The idea that medical devices can be hacked for nefarious purposes may sound like something out of movies, but as more and more devices provide connectivity, the risk is exponentially growing.

In a newly published report, researchers at Rapid7 Inc. have detailed vulnerabilities in two TCP/IP enabled medical devices produced by Baxter Healthcare Inc., a company that focuses on products that treat kidney disease and other chronic and acute medical conditions.

The vulnerabilities were found in the SIGMA Spectrum Infusion Pump and the SIGMA Wi-Fi Battery. Baxter’s SIGMA Spectrum products are a commonly used brand of infusion pumps used in hospitals to deliver medication and nutrition directly to a patient. The devices are TCP/IP enabled to provide data to healthcare providers to enable more effective, coordinated care.

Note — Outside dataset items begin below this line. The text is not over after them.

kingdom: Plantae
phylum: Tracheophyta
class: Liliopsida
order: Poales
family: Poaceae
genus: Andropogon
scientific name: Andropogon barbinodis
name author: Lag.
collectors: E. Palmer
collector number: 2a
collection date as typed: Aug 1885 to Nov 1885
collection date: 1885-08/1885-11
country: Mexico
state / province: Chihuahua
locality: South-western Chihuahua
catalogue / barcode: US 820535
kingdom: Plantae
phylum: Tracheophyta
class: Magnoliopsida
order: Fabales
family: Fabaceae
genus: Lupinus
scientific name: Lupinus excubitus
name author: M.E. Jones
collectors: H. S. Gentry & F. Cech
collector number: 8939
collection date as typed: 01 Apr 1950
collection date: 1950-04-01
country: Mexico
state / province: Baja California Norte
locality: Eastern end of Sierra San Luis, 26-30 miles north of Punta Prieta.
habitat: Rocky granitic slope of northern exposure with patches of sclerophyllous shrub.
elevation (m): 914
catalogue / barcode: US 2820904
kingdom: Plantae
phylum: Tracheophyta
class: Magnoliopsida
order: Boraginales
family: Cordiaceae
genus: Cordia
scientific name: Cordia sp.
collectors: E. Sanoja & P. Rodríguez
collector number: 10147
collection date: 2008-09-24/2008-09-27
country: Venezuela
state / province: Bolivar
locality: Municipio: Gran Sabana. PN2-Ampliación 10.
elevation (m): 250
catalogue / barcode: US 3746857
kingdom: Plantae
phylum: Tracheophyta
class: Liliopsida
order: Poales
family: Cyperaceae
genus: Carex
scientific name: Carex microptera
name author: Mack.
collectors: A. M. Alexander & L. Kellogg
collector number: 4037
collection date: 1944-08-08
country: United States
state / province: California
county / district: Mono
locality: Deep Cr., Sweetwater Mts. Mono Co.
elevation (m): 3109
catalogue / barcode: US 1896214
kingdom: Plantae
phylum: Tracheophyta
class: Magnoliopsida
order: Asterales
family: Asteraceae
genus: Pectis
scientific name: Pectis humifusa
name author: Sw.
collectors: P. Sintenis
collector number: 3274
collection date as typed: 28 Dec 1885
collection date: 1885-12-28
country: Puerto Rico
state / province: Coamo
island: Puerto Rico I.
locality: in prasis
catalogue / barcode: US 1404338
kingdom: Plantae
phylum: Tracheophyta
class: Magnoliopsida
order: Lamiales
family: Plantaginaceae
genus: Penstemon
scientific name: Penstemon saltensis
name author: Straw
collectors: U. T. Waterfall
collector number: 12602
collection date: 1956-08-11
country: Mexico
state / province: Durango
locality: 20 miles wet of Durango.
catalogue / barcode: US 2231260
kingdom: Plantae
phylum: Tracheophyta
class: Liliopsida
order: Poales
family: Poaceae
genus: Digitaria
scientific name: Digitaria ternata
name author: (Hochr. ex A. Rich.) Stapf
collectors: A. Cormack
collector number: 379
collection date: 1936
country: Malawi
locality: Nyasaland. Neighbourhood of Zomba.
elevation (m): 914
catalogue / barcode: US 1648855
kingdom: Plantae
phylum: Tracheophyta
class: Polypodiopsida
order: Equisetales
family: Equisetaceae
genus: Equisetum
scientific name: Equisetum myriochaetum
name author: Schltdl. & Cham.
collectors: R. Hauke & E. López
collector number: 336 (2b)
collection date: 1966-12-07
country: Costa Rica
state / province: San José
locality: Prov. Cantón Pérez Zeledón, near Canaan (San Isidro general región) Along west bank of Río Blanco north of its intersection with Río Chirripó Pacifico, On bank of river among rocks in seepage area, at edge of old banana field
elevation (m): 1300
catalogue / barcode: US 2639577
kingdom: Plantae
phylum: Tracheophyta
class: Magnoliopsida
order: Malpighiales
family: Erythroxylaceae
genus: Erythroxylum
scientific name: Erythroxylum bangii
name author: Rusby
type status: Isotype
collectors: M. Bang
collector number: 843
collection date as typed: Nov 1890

Various vulnerabilities were found in both devices. The Wi-Fi battery works in conjunction with the pump, and Wi-Fi credentials are transferred to the battery when the pump is powered up. The use of the battery opens the first vulnerability where an attacker could install a Wi-Fi battery unit, power-cycle the infusion pump, and then remove the battery, which now has critical Wi-Fi data that can be reverse-engineered.

Another vulnerability in the Wi-Fi battery, dubbed “Hostmessage,” allows an attacker to obtain data from the battery through a telnet session. A “format string vulnerability” in the Wi-Fi battery’s software can also be triggered to obtain information from the battery.

There’s even more. The Wi-Fi battery also allowed for unauthenticated remote changing of the SIGMA GW IP address, a setting used for configuring the back-end communication services for the device’s operation.

With the SIGMA Spectrum Infusion Pump, vulnerabilities include the ability for a malicious actor with physical access to place a communication shim between the pump and battery to capture data during the power-up cycle of the unit.

Rapid7 followed standard security disclosure procedures after discovering the vulnerabilities in April, though Baxter was slow in responding. After informing the company of the issues on April 20, the Rapid7 researchers requested an update from Baxter on May 11. Rapid7 then presented its findings to Baxter via teleconference on June 1. A final review of the findings and mitigations for the vulnerabilities were finalized on Aug. 31.